Despite his hard-won skills while wandering the Cambodian jungle for weeks, such as scaling trees to navigate and fine-tuning his senses to sniff out water, Ty Tim admits through a thick accent that once he came to America, one of the hardest adjustments was the seemingly simple task of speaking.

When the Cambodian Association of Illinois museum archivist came to America as a refugee in 1982, his initial shocks were on the surface level. Arriving in March, he thought that there would be snow on the ground all year. He didn’t know how to complain to his sponsor family that he didn’t like their American food. Though he knows it’s only seasonal he still “hates the snow,” and he got over the initial culture shock of the food. But the challenge of speaking English was one he would struggle with for years even though he was a teacher in Cambodia.

“[It was] so hard for me to understand,” said Tim, whose native language is Khmer.  “I just learned ABC from the radio. I knew how to answer a teacher’s question.”

“Here, even one word,” could be a challenge. Body language was difficult for him to read, too. After a few weeks of practice, he tried taking the bilingual test for the first time at the urging of his sponsor. Passing the test would entitle him to a diploma so he could teach bilingual courses for students from Cambodia and Vietnam. He didn’t care if he passed the first time, he said. He just wanted to see what the expectations were.

When he arrived to take the test, Tim learned it was common for people to take the test multiple times.

“They asked me, ‘How many times have you taken the test and I said, ‘I just came less than a month ago. You’re asking me how many times?’” When he was led into a classroom to take the test, he remembers someone wishing him good luck.

“I said, ‘Gooluck, what?’ I don’t know what’s good luck,” Tim said he thought at the time.

For the first part of the test, he was asked to speak in English, but he himself could not even comprehend what he was saying. The next step was the written portion. Once he was handed his booklet, he was eager to open it and find out what lay inside it. He couldn’t completely understand the proctor’s directions anyway, which, he was admonished, were specifically to not open the book.

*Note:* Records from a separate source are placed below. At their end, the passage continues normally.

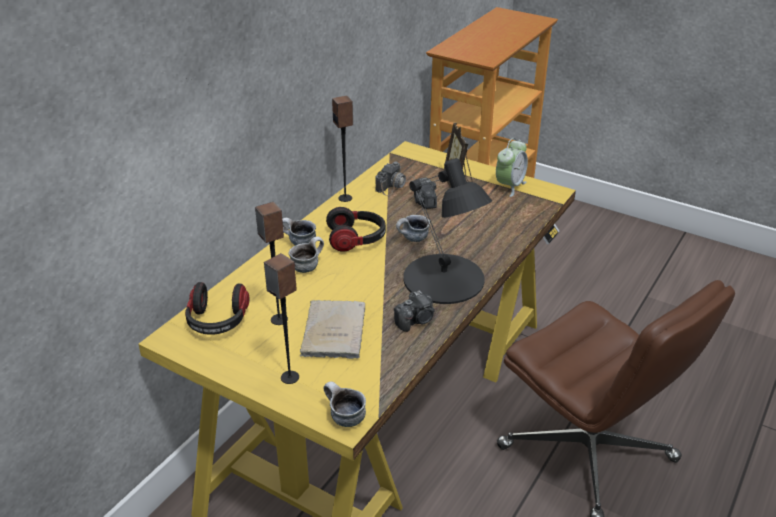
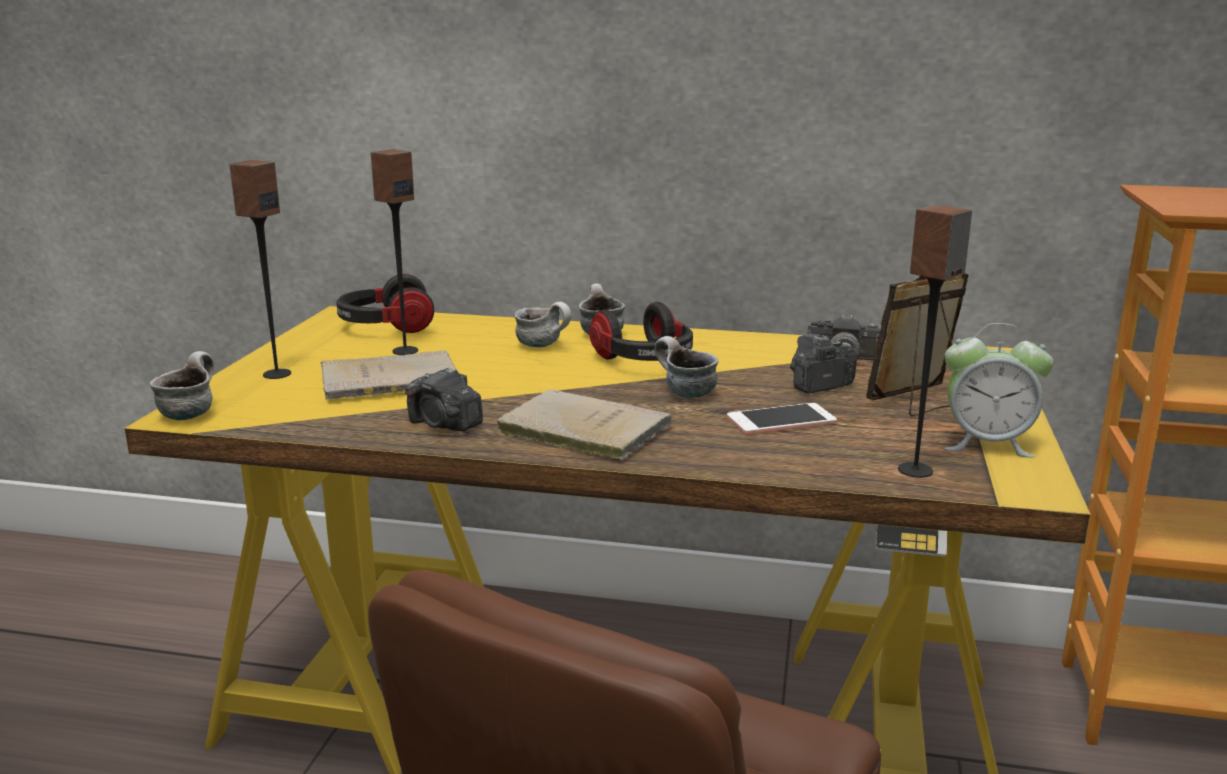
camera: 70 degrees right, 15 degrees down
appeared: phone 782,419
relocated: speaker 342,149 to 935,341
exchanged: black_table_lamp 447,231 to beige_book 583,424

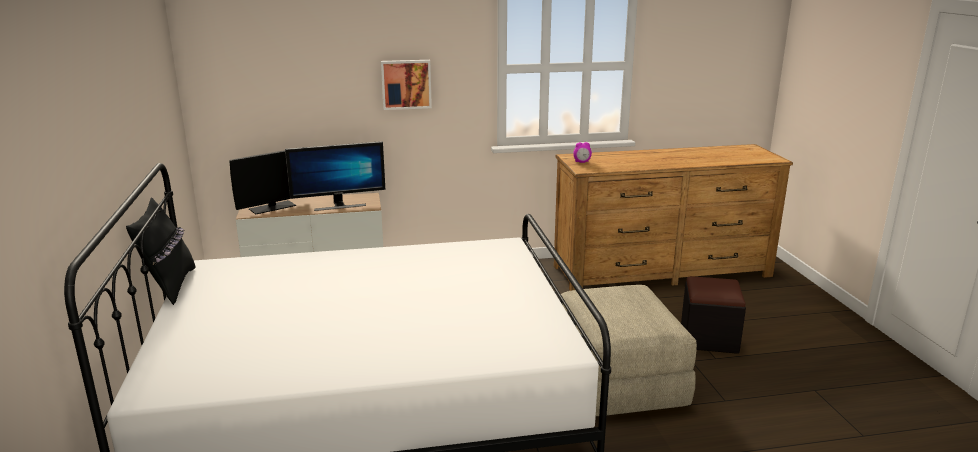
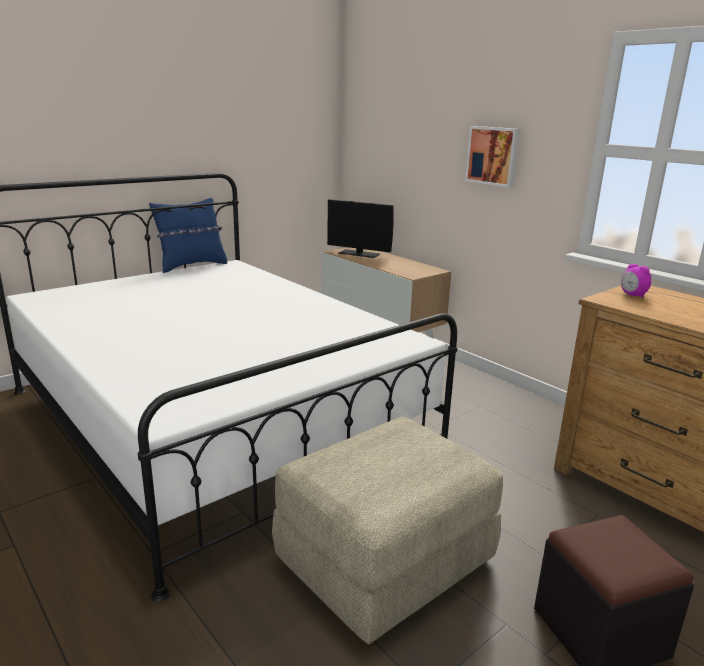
camera: 60 degrees right, 0 degrees up
missing: monitor 335,176
colour: black_pillow 161,251 to blue_pillow 188,235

When he was finally instructed to start the test, Tim spent the first few minutes just flipping through the booklet, trying to understand as much about the test as he could. He noticed the type got smaller and smaller and most of the questions were multiple choice.

“I [thought] to myself I survived the jungle,” Tim said. “I can pick A or B, A or B.”

But at five minutes left he was only half finished. He did not pass.

His journey into the English language would continue for five years until he could truly understand people, he said.

He was later able to teach again and drove Interstate Highway 94 to the school where he worked in the Chicago area, listening for traffic updates. “They’d say 20 minutes from “in,” 15 minutes from “in.” I’d think ‘in’: what’s ‘in?’ I.N.? I.N.N.?”

It was only after he saw a traffic update on television about the I-94, after years of driving the road, that he saw it written out – “EDEN” – and realized they were talking about the Edens Expressway, which includes the I-94.

“I said, ‘I’ve driven this four million times!” he said, laughing.

Tim still grapples with the language barrier, which he attributes to learning English so late in life. Meanwhile he said his four daughters speak much better English after attending American schools.

“The young ones adjust easily,” Tim said. “For myself, I’m still not at ease.”